* **Provided material**:
[Start of section]

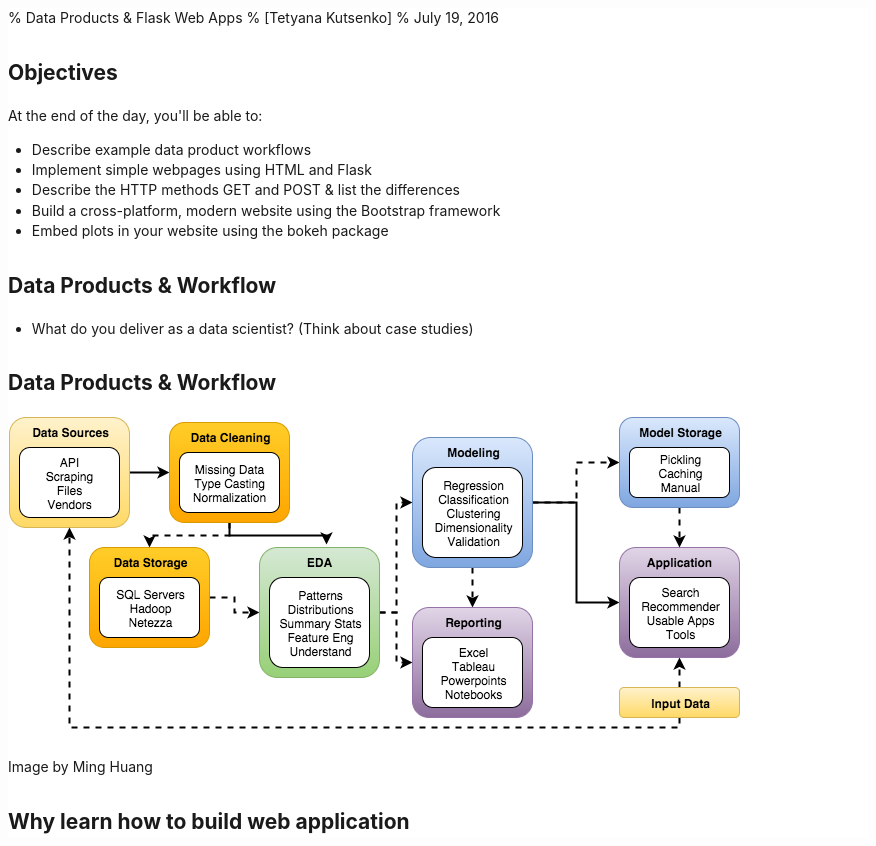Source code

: % Data Products & Flask Web Apps
% [Tetyana Kutsenko]
% July 19, 2016


## Objectives

At the end of the day, you'll be able to:

* Describe example data product workflows
* Implement simple webpages using HTML and Flask
* Describe the HTTP methods GET and POST & list the differences
* Build a cross-platform, modern website using the Bootstrap framework
* Embed plots in your website using the bokeh package


## Data Products & Workflow

* What do you deliver as a data scientist? (Think about case studies)


## Data Products & Workflow

![Data Products Flowchart](images/data_product_flowchart.png)

Image by Ming Huang


## Why learn how to build web application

[End of section]

* **Directions**: Retype everything in the entries above exactly. The pictures are to be omitted.

* **Exercise answer**:
Source code

: % Data Products & Flask Web Apps
% [Tetyana Kutsenko]
% July 19, 2016


## Objectives

At the end of the day, you'll be able to:

* Describe example data product workflows
* Implement simple webpages using HTML and Flask
* Describe the HTTP methods GET and POST & list the differences
* Build a cross-platform, modern website using the Bootstrap framework
* Embed plots in your website using the bokeh package


## Data Products & Workflow

* What do you deliver as a data scientist? (Think about case studies)


## Data Products & Workflow

![Data Products Flowchart](images/data_product_flowchart.png)

Image by Ming Huang


## Why learn how to build web application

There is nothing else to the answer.